What is required: Starting at the line where "För att använda" occurs, reproduce each line through the end of the entries below exactly. Omit every picture.

Provided material:
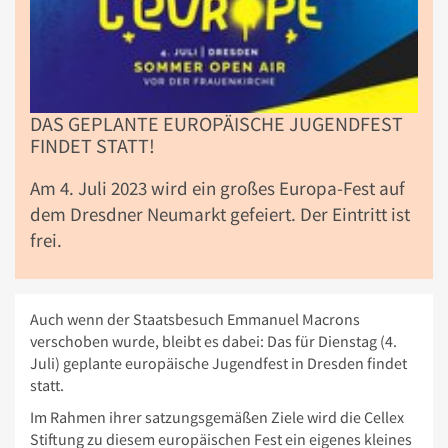
DAS GEPLANTE EUROPÄISCHE JUGENDFEST
FINDET STATT!
Am 4. Juli 2023 wird ein großes Europa-Fest auf
dem Dresdner Neumarkt gefeiert. Der Eintritt ist
frei.
Auch wenn der Staatsbesuch Emmanuel Macrons
verschoben wurde, bleibt es dabei: Das für Dienstag (4.
Juli) geplante europäische Jugendfest in Dresden findet
statt.
Im Rahmen ihrer satzungsgemäßen Ziele wird die Cellex
Stiftung zu diesem europäischen Fest ein eigenes kleines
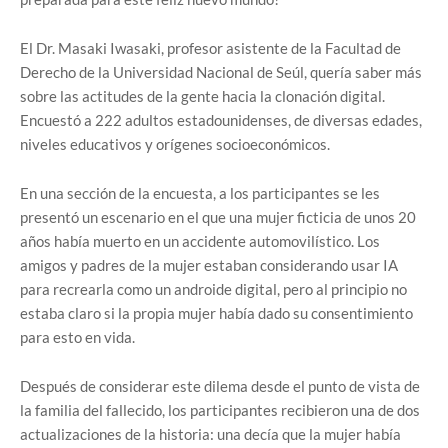
El Dr. Masaki Iwasaki, profesor asistente de la Facultad de
Derecho de la Universidad Nacional de Seúl, quería saber más
sobre las actitudes de la gente hacia la clonación digital.
Encuestó a 222 adultos estadounidenses, de diversas edades,
niveles educativos y orígenes socioeconómicos.
En una sección de la encuesta, a los participantes se les
presentó un escenario en el que una mujer ficticia de unos 20
años había muerto en un accidente automovilístico. Los
amigos y padres de la mujer estaban considerando usar IA
para recrearla como un androide digital, pero al principio no
estaba claro si la propia mujer había dado su consentimiento
para esto en vida.
Después de considerar este dilema desde el punto de vista de
la familia del fallecido, los participantes recibieron una de dos
actualizaciones de la historia: una decía que la mujer había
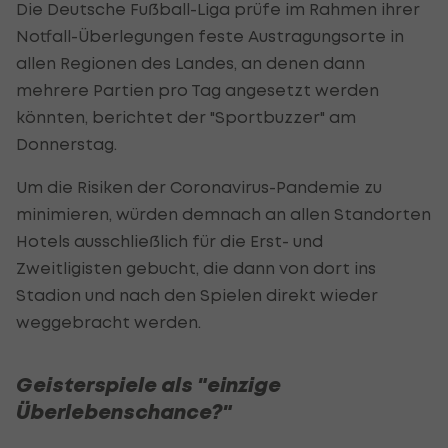
Die Deutsche Fußball-Liga prüfe im Rahmen ihrer
Notfall-Überlegungen feste Austragungsorte in
allen Regionen des Landes, an denen dann
mehrere Partien pro Tag angesetzt werden
könnten, berichtet der "Sportbuzzer" am
Donnerstag.
Um die Risiken der Coronavirus-Pandemie zu
minimieren, würden demnach an allen Standorten
Hotels ausschließlich für die Erst- und
Zweitligisten gebucht, die dann von dort ins
Stadion und nach den Spielen direkt wieder
weggebracht werden.
Geisterspiele als "einzige
Überlebenschance?"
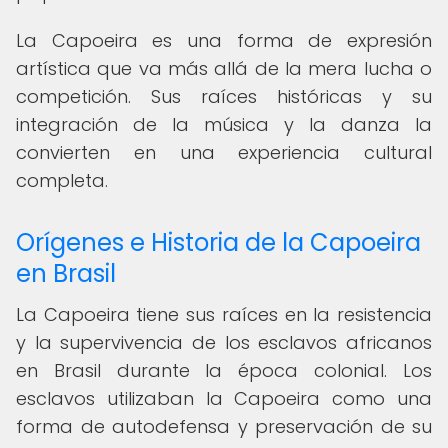
La Capoeira es una forma de expresión
artística que va más allá de la mera lucha o
competición. Sus raíces históricas y su
integración de la música y la danza la
convierten en una experiencia cultural
completa.
Orígenes e Historia de la Capoeira
en Brasil
La Capoeira tiene sus raíces en la resistencia
y la supervivencia de los esclavos africanos
en Brasil durante la época colonial. Los
esclavos utilizaban la Capoeira como una
forma de autodefensa y preservación de su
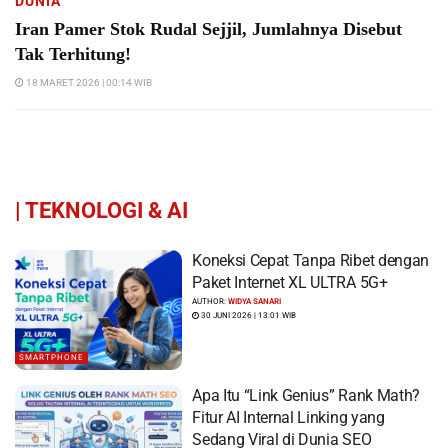
DUNIA
Iran Pamer Stok Rudal Sejjil, Jumlahnya Disebut
Tak Terhitung!
18 MARET 2026 | 00:14 WIB
|
TEKNOLOGI & AI
Koneksi Cepat Tanpa Ribet dengan
Paket Internet XL ULTRA 5G+
AUTHOR:
WIDYA SANARI
30 JUNI 2026 | 13:01 WIB
SMARTPHONE
Apa Itu “Link Genius” Rank Math?
Fitur AI Internal Linking yang
Sedang Viral di Dunia SEO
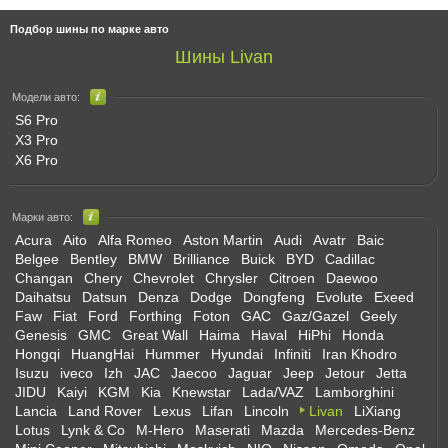
Подбор шины по марке авто
Шины Livan
Модели авто:
S6 Pro
X3 Pro
X6 Pro
Марки авто:
Acura
Aito
Alfa Romeo
Aston Martin
Audi
Avatr
Baic
Belgee
Bentley
BMW
Brilliance
Buick
BYD
Cadillac
Changan
Chery
Chevrolet
Chrysler
Citroen
Daewoo
Daihatsu
Datsun
Denza
Dodge
Dongfeng
Evolute
Exeed
Faw
Fiat
Ford
Forthing
Foton
GAC
Gaz/Gazel
Geely
Genesis
GMC
Great Wall
Haima
Haval
HiPhi
Honda
Hongqi
HuangHai
Hummer
Hyundai
Infiniti
Iran Khodro
Isuzu
iveco
Izh
JAC
Jaecoo
Jaguar
Jeep
Jetour
Jetta
JIDU
Kaiyi
KGM
Kia
Knewstar
Lada/VAZ
Lamborghini
Lancia
Land Rover
Lexus
Lifan
Lincoln
Livan
LiXiang
Lotus
Lynk & Co
M-Hero
Maserati
Mazda
Mercedes-Benz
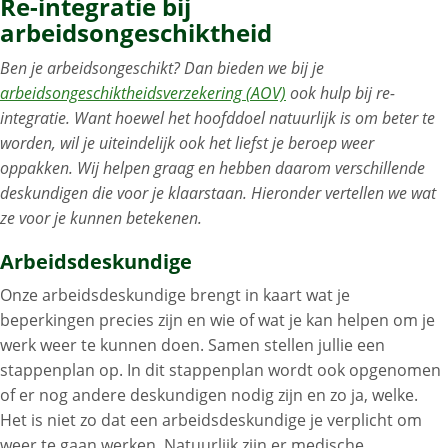
Re-integratie bij
arbeidsongeschiktheid
Ben je arbeidsongeschikt? Dan bieden we bij je
arbeidsongeschiktheidsverzekering (AOV)
ook hulp bij re-
integratie. Want hoewel het hoofddoel natuurlijk is om beter te
worden, wil je uiteindelijk ook het liefst je beroep weer
oppakken. Wij helpen graag en hebben daarom verschillende
deskundigen die voor je klaarstaan. Hieronder vertellen we wat
ze voor je kunnen betekenen.
Arbeidsdeskundige
Onze arbeidsdeskundige brengt in kaart wat je
beperkingen precies zijn en wie of wat je kan helpen om je
werk weer te kunnen doen. Samen stellen jullie een
stappenplan op. In dit stappenplan wordt ook opgenomen
of er nog andere deskundigen nodig zijn en zo ja, welke.
Het is niet zo dat een arbeidsdeskundige je verplicht om
weer te gaan werken. Natuurlijk zijn er medische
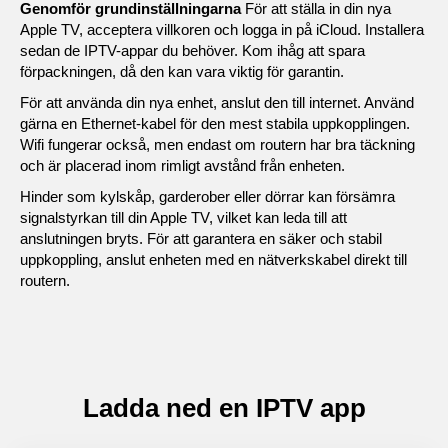
Genomför grundinställningarna
För att ställa in din nya
Apple TV, acceptera villkoren och logga in på iCloud. Installera
sedan de IPTV-appar du behöver. Kom ihåg att spara
förpackningen, då den kan vara viktig för garantin.
För att använda din nya enhet, anslut den till internet. Använd
gärna en Ethernet-kabel för den mest stabila uppkopplingen.
Wifi fungerar också, men endast om routern har bra täckning
och är placerad inom rimligt avstånd från enheten.
Hinder som kylskåp, garderober eller dörrar kan försämra
signalstyrkan till din Apple TV, vilket kan leda till att
anslutningen bryts. För att garantera en säker och stabil
uppkoppling, anslut enheten med en nätverkskabel direkt till
routern.
Ladda ned en IPTV app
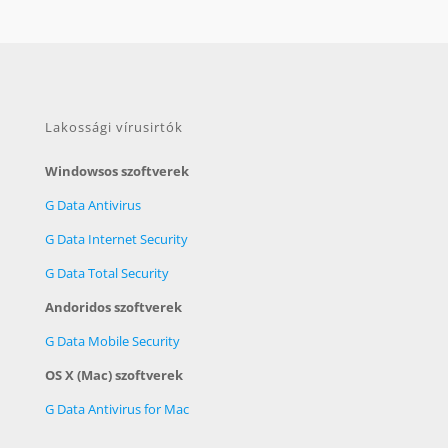
Lakossági vírusirtók
Windowsos szoftverek
G Data Antivirus
G Data Internet Security
G Data Total Security
Andoridos szoftverek
G Data Mobile Security
OS X (Mac) szoftverek
G Data Antivirus for Mac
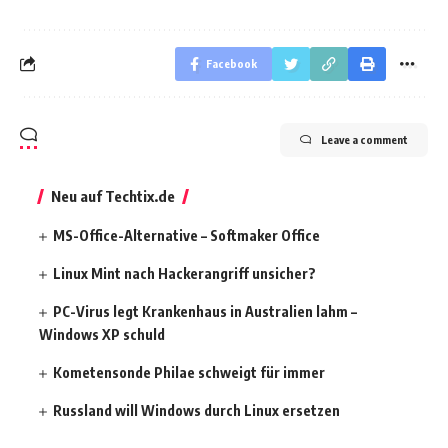
Facebook
Leave a comment
Neu auf Techtix.de
MS-Office-Alternative – Softmaker Office
Linux Mint nach Hackerangriff unsicher?
PC-Virus legt Krankenhaus in Australien lahm –
Windows XP schuld
Kometensonde Philae schweigt für immer
Russland will Windows durch Linux ersetzen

Your response:
För att använda din nya enhet, anslut den till internet. Använd
gärna en Ethernet-kabel för den mest stabila uppkopplingen.
Wifi fungerar också, men endast om routern har bra täckning
och är placerad inom rimligt avstånd från enheten.
Hinder som kylskåp, garderober eller dörrar kan försämra
signalstyrkan till din Apple TV, vilket kan leda till att
anslutningen bryts. För att garantera en säker och stabil
uppkoppling, anslut enheten med en nätverkskabel direkt till
routern.
Ladda ned en IPTV app
Lakossági vírusirtók
Windowsos szoftverek
G Data Antivirus
G Data Internet Security
G Data Total Security
Andoridos szoftverek
G Data Mobile Security
OS X (Mac) szoftverek
G Data Antivirus for Mac
Facebook
Leave a comment
Neu auf Techtix.de
MS-Office-Alternative – Softmaker Office
Linux Mint nach Hackerangriff unsicher?
PC-Virus legt Krankenhaus in Australien lahm –
Windows XP schuld
Kometensonde Philae schweigt für immer
Russland will Windows durch Linux ersetzen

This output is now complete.